For his part, TDWI’s Eckerson believes that Microsoft is starting to piece together a compelling BI stack. “Slowly but surely Microsoft is putting together a robust BI platform that will serve many companies exceedingly well. They still don't have the ear of corporate America, but they are starting to make inroads,” he says.

Along with the software giant’s much-anticipated Reporting Services add-on, Eckerson speculates that the capabilities that Microsoft is building into the next revision of DTS—slated to ship with its SQL Server “Yukon” database—could have an impact on the market. “Many companies are using DTS for basic ETL work because it offers a programmatic interface and comes for free with SQL Server, compared to the high price tag of most ETL tools,” he says. “The next version of DTS is supposedly much more robust … comparable to the higher priced tools. If that's true—and if it's still free—it will affect the market.”

In a twist, Sanjay Poonen, vice president of marketing with data integration specialist—and ETL powerhouse—Informatica Corp. agrees.
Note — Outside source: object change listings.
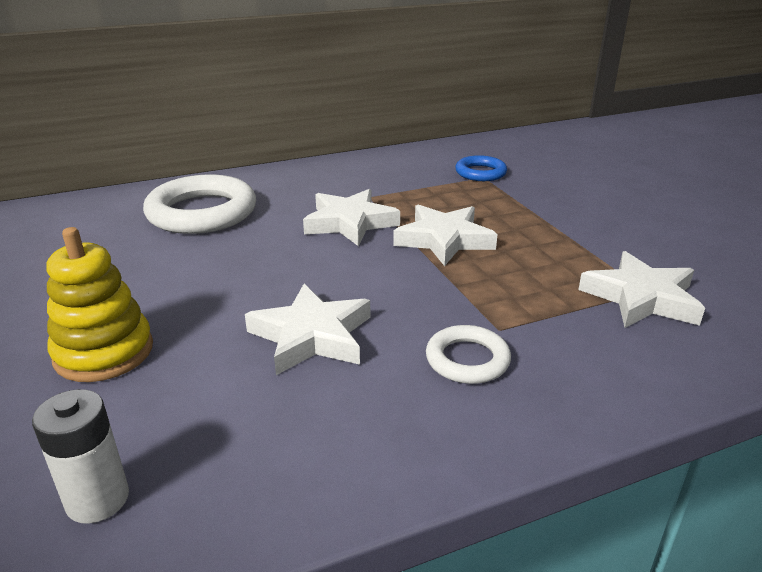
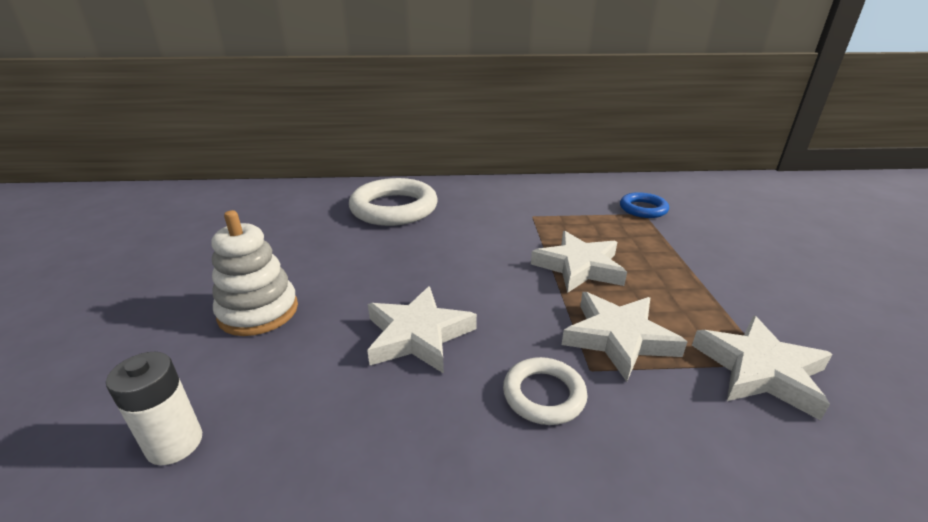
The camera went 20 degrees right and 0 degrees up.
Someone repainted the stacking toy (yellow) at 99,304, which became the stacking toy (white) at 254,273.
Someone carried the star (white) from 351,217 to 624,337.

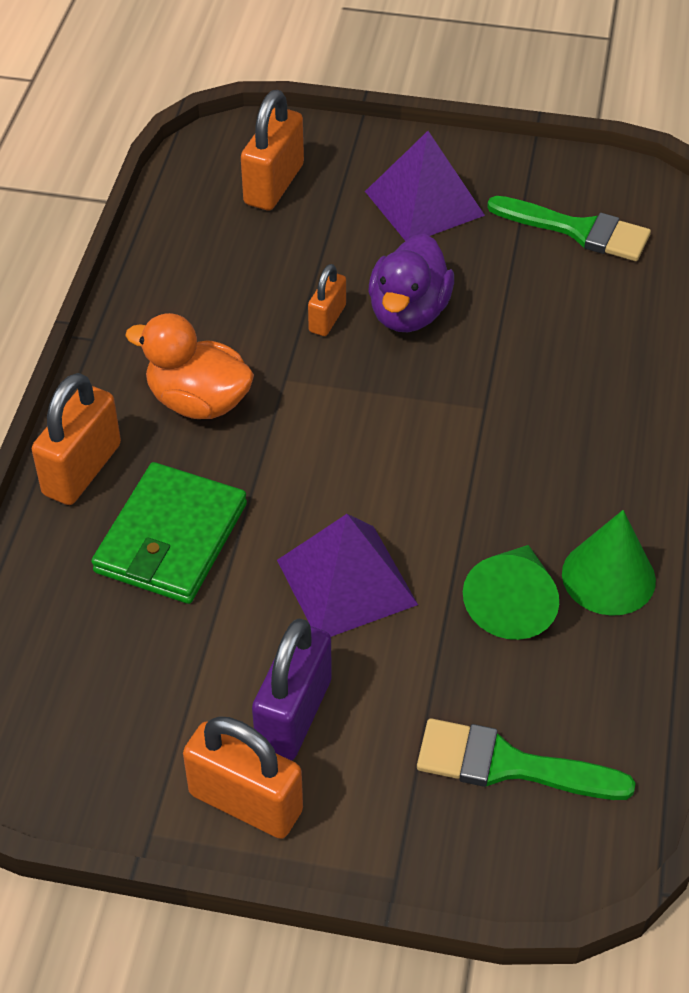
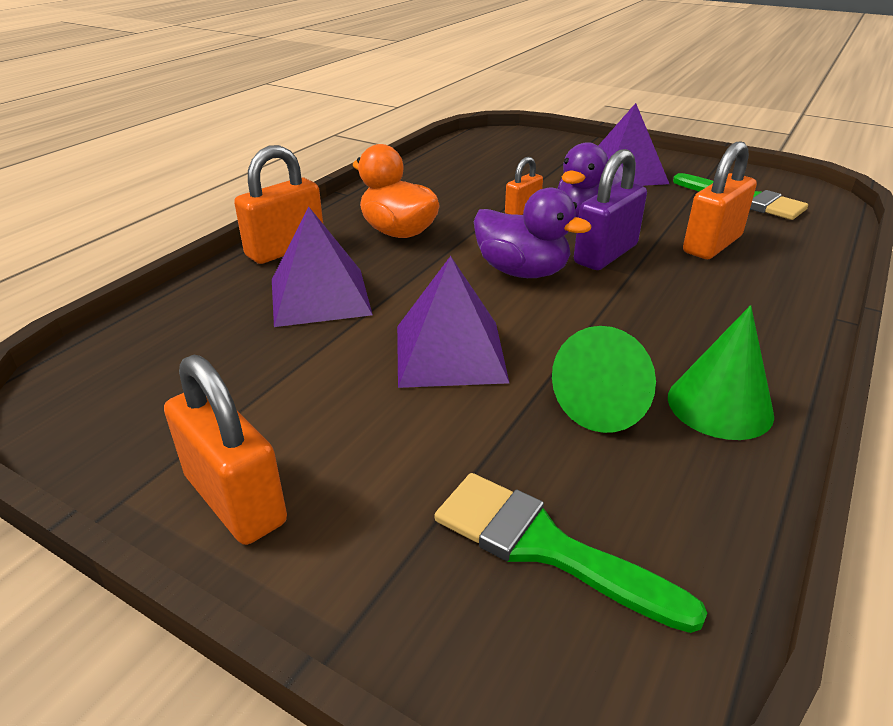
The camera went 20 degrees right and 15 degrees down.
Someone swapped the wallet (green) at 169,533 for the pyramid (purple) at 322,267.
Someone put down the duck (purple) at 532,233.
Someone carried the padlock (purple) from 292,689 to 610,209.
Someone carried the padlock (orange) from 272,150 to 720,200.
“The tools market for ETL is where the database players are just going to get stronger and stronger and commoditize their tools, so you would expect over time that the capabilities that Oracle has with [Oracle Warehouse Builder] and Microsoft has with DTS will get better,” he concurs. “In fact it will commoditize ETL, so if people are extracting data out of SQL server, they’ll use DTS, and if they’re extracting out of Oracle, OWB.”

The curious thing about Microsoft as a BI player is that it is a partner to, or is otherwise an essential enabling platform for, many of the same vendors—such as Informatica—that it’s competing against. Not surprisingly, then, many BI players are decidedly cautious when asked to discuss the software giant. Reporting vendors, in particular, have practically bent over backwards to downplay the threat posed by Reporting Services—and to pigeon-hole Microsoft’s offering at the same time.

“I think that’s exactly the type of low-end, very specific purpose-oriented type of reporting solution that some users need,” said Michael Branchaud, director of product marketing for Cognos Inc., in an interview earlier this year. “I could see that being a nice complement to a Microsoft platform that they’ve already built that application [which has a reporting requirement] on.”

For his part, Informatica’s Poonen says there’s a good reason his company and other purveyors of data integration platforms will be insulated from the more disruptive effects of Microsoft’s ascendance as a BI player.

“When we took this thing [ETL] public, the analysts said to us ‘This thing that you’re talking about appears to be a feature of the database, so why do you think that you’re not just going to get eaten up by Oracle?’” he recounts. “It was the same answer then as it is now: There’s a need in a Global 2000 company for a Switzerland player that can move data between heterogeneous systems. And that’s something that Oracle and Microsoft with their [ETL] tools just cannot do.”

About the Author

Stephen Swoyer is a Nashville, TN-based freelance journalist who writes about technology.